ですから、体のゆがみは、結果であって症状の原因とは違うわけです。

 

ところで、整体やカイロプラクティックの施術で、背骨などの骨格の矯正、筋肉の調整をすることが多いです。

骨格の矯正、筋肉の調整は、症状を改善させるために行ないます。

しかし、骨格の矯正、筋肉の調整では、症状は改善しにくいのです。

腰痛などの症状は内臓の機能低下が関連していることが多いのですが、内臓の機能低下は、いわゆる“気”の滞りが原因で起きています。

ところが、骨格の矯正、筋肉の調整では、神経に刺激を加えるだけで、“気”の滞りを整えることができないため症状を改善しにくくなるわけです。

※“気”とは体を流れるエネルギーのことです。

腕、足の筋肉の硬くなっている部分を調整すると腰痛は改善する?

腰が痛い時に膝の裏や腕などの硬くなってコリになっている部分をストレッチや骨の矯正などによって調整すると、腰痛が軽くなることがあります。
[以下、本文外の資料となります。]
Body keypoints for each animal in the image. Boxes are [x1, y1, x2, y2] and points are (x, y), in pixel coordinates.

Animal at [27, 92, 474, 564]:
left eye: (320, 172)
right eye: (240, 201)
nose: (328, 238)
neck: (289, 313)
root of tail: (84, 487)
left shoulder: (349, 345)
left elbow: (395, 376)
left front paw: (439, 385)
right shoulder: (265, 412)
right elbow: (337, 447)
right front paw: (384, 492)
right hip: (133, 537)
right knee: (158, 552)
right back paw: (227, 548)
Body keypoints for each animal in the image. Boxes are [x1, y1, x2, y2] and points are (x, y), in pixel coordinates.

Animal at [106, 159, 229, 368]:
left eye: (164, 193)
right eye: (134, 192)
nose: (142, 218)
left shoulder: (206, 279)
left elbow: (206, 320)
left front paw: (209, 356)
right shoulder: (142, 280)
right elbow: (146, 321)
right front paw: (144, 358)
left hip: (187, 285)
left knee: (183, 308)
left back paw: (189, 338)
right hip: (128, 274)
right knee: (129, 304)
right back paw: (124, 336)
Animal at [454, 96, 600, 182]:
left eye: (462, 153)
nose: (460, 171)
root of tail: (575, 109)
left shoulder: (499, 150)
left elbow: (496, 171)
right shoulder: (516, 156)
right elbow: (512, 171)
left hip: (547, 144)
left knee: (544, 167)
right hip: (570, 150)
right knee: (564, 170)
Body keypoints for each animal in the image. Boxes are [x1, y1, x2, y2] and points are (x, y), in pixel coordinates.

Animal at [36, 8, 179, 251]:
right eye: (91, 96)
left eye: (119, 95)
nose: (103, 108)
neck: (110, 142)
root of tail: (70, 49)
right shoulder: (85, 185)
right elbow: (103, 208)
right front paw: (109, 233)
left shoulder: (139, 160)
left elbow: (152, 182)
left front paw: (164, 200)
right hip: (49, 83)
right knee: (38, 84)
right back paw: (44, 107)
腰から離れていて、まったく関係のない部分なのに腰痛が軽くなるのは不思議な感じがしますね。

こういったことが起こるのは、体の構造的なことが関係しています。

ただ、腰痛が軽くなると言っても、このような方法は症状に対しての手当てです。

いわゆる対症療法といわれる方法ですので、慢性化した腰痛を改善していくことは難しいです。
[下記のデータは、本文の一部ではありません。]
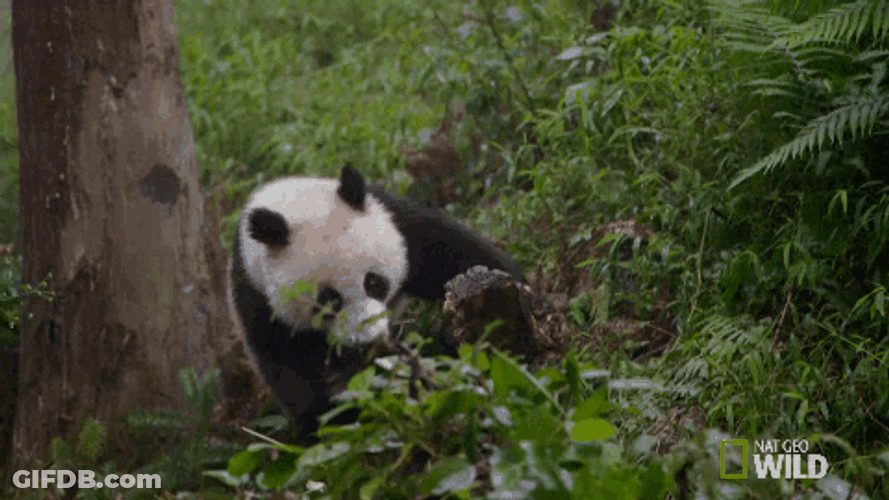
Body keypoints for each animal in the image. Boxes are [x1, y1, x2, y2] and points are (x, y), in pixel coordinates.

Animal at [228, 164, 524, 439]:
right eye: (330, 301)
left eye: (373, 283)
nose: (368, 340)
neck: (291, 202)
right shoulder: (256, 300)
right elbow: (291, 373)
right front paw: (339, 416)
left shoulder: (398, 225)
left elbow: (457, 254)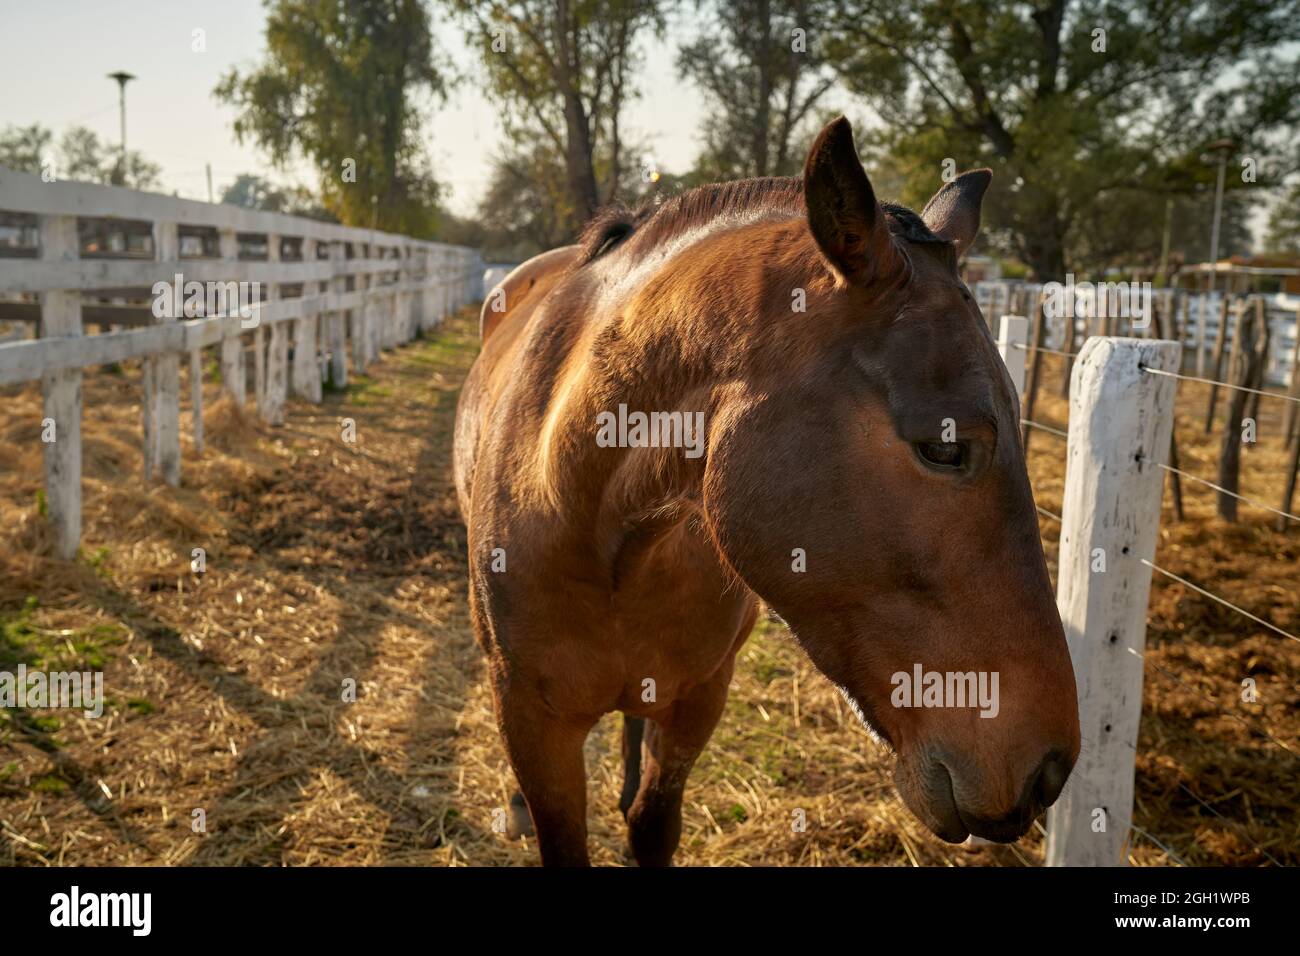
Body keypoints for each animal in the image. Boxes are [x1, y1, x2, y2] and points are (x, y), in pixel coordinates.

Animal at [452, 113, 1081, 868]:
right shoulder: (532, 719)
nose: (1049, 769)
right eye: (945, 446)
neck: (604, 532)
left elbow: (651, 822)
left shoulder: (699, 699)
慢性化した腰痛は、内臓の関連痛として症状が出ていることが多いので、また別の方法で調整する必要があります。

その方法は、いわゆる“気”の調整です。

“気”の調整とは、体の中を流れるエネルギーを調整することです。

“気”は、内臓の働きに関係していますので、内臓の働きが落ちると、関連する筋肉に影響を与えるため、腰痛の症状につながります。

こういった考え方は、東洋医学などの独自のもので西洋医学にはないものです。

膝の裏や腕などの硬くなってコリになっている部分を調整した場合は、“気”の調整をすることが出来ないため、内臓の関連痛による腰痛を改善しにくいわけです。